Conclusion: Slice functions (dispatch once) have essentially no overhead vs inline at practical sizes.

Module Organization

  • default - Recommended API. Re-exports optimal implementations.
  • default::inline - Dispatch-free variants for use inside #[multiversed].
  • simd - Full SIMD API with _dispatch and _inline variants.
  • scalar - Single-value functions. Use for individual conversions.
  • lut - Lookup tables for custom bit depths.

Deprecated Functions

These functions are marked #[deprecated] because faster alternatives exist. They remain available for benchmarking and compatibility.

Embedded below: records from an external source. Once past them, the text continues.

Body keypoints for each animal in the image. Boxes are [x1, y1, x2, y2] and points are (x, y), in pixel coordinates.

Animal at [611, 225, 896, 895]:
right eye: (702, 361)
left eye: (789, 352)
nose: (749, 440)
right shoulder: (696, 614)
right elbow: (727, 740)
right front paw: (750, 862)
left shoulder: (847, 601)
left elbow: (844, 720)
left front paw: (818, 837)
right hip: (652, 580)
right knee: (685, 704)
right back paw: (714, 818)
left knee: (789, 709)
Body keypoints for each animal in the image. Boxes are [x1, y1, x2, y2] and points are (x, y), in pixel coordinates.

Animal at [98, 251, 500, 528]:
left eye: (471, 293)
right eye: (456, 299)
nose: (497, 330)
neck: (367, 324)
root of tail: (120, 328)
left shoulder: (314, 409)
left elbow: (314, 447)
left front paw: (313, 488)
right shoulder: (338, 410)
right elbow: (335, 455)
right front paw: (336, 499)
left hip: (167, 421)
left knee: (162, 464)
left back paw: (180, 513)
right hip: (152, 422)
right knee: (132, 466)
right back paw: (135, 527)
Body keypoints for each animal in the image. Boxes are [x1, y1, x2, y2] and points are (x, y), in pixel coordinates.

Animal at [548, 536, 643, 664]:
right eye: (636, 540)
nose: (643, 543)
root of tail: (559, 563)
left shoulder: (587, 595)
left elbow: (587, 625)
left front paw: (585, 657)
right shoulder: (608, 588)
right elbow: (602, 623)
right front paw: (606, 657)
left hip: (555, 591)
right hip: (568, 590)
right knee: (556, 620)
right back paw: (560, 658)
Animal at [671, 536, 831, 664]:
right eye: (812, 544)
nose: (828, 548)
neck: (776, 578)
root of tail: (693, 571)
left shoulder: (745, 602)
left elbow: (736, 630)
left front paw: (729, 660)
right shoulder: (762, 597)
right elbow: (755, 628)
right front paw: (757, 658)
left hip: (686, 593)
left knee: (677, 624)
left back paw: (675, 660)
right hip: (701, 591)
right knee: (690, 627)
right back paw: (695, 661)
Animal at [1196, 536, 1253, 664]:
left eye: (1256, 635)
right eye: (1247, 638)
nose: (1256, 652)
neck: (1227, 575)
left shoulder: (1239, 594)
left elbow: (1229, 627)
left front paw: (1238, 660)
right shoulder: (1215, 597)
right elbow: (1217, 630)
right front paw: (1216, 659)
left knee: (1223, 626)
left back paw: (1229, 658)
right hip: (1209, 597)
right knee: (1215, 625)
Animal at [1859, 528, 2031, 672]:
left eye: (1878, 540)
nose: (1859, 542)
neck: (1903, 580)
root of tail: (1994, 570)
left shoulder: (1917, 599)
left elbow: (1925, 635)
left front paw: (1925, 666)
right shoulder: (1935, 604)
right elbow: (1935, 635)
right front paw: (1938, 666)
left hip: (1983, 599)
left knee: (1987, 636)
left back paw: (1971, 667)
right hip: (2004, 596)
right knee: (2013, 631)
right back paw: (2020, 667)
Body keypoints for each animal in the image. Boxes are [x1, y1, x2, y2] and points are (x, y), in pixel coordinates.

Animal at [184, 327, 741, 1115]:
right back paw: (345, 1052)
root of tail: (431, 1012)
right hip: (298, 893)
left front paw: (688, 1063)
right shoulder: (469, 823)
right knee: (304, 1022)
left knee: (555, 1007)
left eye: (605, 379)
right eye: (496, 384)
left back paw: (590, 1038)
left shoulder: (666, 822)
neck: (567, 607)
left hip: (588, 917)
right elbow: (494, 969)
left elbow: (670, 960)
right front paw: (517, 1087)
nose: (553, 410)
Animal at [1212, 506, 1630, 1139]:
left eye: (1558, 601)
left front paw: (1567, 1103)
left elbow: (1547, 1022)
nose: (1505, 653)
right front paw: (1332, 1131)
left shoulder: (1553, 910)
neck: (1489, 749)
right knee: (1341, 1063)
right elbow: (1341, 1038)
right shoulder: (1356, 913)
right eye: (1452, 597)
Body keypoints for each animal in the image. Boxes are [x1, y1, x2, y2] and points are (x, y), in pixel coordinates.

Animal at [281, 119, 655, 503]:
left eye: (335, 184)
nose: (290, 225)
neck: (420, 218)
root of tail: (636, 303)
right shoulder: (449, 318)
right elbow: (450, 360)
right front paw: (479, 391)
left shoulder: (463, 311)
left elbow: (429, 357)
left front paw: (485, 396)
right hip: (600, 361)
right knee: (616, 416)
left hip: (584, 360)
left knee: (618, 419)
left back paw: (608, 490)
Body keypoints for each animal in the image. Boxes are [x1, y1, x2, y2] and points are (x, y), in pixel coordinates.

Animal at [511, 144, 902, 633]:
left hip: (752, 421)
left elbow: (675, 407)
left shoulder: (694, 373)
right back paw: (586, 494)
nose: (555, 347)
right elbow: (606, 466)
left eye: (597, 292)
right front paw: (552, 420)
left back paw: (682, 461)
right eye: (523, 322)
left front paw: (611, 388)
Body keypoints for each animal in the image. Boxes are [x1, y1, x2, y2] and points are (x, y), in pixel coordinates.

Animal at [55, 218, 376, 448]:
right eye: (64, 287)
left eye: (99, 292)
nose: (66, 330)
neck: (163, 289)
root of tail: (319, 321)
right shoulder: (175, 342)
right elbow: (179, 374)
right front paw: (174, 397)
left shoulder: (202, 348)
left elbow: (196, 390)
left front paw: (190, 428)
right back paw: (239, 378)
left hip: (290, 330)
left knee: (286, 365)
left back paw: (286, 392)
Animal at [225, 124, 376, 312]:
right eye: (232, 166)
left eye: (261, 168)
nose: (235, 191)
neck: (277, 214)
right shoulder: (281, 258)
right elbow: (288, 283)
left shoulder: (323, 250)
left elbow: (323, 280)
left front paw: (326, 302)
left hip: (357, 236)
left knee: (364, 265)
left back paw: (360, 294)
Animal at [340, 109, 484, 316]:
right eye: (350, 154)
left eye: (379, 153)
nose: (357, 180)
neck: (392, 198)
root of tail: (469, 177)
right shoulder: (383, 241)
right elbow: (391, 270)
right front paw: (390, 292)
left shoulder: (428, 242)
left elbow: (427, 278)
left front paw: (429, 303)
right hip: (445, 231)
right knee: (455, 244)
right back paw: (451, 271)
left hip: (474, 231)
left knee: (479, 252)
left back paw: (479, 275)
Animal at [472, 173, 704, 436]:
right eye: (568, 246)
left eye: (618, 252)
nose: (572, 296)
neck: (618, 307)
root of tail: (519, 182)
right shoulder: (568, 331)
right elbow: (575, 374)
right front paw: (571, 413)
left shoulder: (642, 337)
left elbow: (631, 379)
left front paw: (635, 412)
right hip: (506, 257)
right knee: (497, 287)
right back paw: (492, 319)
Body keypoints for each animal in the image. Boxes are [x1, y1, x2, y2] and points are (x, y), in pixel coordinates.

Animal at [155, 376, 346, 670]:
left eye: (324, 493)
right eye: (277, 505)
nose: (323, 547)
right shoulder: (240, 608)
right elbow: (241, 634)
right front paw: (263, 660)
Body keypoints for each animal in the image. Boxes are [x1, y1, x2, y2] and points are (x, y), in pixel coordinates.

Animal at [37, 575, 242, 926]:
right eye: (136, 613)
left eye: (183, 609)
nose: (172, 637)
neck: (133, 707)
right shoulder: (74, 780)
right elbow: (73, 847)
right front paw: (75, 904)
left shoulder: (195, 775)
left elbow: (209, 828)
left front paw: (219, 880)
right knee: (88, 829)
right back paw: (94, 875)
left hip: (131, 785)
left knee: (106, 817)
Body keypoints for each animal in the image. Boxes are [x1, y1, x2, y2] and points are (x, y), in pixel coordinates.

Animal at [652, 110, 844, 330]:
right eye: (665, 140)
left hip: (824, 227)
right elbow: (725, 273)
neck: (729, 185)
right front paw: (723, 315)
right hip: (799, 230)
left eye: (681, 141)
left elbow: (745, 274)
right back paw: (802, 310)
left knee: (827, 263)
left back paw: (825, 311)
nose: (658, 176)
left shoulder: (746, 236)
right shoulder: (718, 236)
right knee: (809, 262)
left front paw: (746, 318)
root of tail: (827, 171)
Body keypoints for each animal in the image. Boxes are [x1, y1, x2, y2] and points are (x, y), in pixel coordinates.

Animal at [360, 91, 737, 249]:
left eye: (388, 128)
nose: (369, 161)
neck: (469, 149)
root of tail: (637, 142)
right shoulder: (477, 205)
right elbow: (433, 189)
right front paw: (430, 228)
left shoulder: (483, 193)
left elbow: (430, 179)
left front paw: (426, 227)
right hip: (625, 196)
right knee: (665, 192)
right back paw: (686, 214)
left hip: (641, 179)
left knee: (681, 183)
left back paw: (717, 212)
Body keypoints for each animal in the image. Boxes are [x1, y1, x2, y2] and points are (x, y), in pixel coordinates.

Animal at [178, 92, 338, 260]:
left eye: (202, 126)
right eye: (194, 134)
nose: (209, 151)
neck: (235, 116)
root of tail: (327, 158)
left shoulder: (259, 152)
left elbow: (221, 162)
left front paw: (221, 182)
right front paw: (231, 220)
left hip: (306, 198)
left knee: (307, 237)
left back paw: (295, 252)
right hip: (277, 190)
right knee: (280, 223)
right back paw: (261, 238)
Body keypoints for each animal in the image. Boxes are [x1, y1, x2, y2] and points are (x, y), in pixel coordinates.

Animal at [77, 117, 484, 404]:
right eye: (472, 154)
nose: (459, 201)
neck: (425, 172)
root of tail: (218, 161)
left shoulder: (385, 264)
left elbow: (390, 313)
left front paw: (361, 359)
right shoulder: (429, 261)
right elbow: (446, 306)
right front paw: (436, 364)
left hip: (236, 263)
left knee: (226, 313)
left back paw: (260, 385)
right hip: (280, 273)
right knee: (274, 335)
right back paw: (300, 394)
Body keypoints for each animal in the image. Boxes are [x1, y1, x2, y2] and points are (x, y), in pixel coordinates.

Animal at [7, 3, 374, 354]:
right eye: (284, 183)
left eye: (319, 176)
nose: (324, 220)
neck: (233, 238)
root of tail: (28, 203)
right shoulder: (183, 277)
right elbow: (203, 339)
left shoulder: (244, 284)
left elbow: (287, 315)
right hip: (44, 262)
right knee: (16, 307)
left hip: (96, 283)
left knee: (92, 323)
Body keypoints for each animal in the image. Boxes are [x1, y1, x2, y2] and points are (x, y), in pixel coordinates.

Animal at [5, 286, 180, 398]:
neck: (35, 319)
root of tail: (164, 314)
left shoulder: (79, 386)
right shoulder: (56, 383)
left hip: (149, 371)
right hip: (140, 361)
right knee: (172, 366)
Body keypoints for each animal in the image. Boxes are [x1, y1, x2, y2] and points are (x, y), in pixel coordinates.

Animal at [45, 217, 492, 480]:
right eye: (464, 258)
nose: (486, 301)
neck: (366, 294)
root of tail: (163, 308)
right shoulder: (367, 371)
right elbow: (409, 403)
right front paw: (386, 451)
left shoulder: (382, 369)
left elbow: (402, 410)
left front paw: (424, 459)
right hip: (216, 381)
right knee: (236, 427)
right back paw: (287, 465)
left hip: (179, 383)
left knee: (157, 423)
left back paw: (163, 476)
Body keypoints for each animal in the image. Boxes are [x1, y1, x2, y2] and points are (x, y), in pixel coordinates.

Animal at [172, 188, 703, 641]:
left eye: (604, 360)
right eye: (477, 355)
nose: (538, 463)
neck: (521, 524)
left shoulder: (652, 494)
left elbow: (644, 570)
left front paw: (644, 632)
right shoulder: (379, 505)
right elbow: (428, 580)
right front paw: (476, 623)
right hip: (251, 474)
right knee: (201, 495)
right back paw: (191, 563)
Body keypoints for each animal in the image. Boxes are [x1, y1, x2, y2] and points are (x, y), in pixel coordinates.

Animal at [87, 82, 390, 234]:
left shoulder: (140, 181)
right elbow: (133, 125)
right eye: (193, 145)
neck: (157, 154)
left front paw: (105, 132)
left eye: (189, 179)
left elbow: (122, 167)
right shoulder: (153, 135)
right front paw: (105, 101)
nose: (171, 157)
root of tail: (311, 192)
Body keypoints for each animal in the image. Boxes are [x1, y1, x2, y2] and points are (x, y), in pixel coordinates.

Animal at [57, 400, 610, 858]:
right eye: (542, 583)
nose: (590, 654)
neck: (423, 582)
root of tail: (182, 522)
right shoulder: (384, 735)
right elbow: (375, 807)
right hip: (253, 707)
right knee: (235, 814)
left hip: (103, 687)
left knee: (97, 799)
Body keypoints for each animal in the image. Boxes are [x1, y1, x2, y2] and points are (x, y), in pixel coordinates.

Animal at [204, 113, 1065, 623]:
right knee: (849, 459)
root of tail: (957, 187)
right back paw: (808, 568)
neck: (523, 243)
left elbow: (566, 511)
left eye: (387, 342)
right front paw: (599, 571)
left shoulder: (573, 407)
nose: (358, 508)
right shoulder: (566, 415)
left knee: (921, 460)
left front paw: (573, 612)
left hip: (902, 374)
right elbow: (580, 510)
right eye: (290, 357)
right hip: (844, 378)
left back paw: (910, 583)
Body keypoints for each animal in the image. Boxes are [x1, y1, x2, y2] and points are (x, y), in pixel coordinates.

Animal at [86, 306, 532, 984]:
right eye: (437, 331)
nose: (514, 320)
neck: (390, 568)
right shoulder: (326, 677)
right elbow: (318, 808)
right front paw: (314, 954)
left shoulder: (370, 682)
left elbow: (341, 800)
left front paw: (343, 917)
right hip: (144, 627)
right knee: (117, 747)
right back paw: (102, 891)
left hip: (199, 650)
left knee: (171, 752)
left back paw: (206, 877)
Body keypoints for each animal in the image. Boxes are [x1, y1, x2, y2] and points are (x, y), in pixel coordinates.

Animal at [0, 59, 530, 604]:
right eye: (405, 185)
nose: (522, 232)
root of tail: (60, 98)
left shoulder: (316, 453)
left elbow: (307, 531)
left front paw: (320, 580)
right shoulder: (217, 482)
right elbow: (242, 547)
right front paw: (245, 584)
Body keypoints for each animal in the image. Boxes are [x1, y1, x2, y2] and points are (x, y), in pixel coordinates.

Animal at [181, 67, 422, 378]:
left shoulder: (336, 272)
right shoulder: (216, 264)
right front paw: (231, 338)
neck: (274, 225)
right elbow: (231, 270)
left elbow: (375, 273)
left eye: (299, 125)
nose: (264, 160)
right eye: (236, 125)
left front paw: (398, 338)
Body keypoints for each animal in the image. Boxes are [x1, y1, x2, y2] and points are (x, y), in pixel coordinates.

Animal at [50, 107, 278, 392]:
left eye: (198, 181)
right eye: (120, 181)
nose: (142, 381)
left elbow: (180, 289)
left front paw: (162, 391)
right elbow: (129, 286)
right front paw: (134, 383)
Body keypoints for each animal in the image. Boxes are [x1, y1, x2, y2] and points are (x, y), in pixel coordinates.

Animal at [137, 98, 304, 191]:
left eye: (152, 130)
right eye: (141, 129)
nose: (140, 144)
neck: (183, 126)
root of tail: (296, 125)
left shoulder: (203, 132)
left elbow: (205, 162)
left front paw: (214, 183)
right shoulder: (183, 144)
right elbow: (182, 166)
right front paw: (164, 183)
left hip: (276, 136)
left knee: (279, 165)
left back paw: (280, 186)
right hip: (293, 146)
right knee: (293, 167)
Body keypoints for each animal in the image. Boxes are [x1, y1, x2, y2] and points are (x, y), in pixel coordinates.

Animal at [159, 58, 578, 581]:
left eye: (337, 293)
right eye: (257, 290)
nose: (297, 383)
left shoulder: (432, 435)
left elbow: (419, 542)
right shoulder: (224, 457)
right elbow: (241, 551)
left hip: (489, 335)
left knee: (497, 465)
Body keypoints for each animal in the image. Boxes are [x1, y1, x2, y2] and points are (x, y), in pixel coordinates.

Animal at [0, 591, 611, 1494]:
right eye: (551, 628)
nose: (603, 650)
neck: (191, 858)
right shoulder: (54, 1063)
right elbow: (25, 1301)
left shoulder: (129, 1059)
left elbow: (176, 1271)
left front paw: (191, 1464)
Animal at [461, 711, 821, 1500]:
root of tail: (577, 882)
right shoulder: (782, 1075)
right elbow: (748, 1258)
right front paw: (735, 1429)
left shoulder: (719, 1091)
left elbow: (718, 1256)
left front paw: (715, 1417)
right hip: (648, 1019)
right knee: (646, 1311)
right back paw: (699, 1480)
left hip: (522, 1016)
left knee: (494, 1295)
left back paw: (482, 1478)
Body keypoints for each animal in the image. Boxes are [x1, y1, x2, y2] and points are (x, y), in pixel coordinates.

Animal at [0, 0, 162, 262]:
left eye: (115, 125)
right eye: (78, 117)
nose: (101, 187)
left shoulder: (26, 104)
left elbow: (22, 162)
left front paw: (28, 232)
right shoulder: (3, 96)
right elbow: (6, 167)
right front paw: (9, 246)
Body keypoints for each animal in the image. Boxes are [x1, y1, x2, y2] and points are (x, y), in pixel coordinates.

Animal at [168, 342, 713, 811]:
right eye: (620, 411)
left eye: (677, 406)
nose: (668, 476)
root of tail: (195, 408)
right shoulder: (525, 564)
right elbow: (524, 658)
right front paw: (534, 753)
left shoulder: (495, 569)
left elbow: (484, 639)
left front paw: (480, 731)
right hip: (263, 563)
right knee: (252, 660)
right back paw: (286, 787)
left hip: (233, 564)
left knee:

Deprecated Speed vs Alternative Use Instead
scalar::srgb_u8_to_linear 20x slower simd::srgb_u8_to_linear (LUT)
SrgbConverter::linear_to_srgb_u8 2x slower simd::linear_to_srgb_u8_slice
SrgbConverter::batch_linear_to_srgb 2x slower simd::linear_to_srgb_u8_slice

Feature Flags

[dependencies]
linear-srgb = "0.4"  # std enabled by default

# no_std (requires alloc for LUT generation)
linear-srgb = { version = "0.3", default-features = false }

# Enable unsafe optimizations
linear-srgb = { version = "0.3", features = ["unsafe_simd"] }
  • std (default): Required for runtime SIMD dispatch
  • unsafe_simd: Union-based bit manipulation, unchecked indexing

Accuracy

Implements IEC 61966-2-1:1999 sRGB transfer functions with:

  • C0-continuous piecewise function (no discontinuity at threshold)
  • Constants derived from moxcms reference implementation
  • f32: ~1e-5 roundtrip accuracy
  • f64: ~1e-10 roundtrip accuracy

License

MIT OR Apache-2.0

AI-Generated Code Notice

Developed with Claude (Anthropic). All code has been reviewed and benchmarked, but verify critical paths for your use case.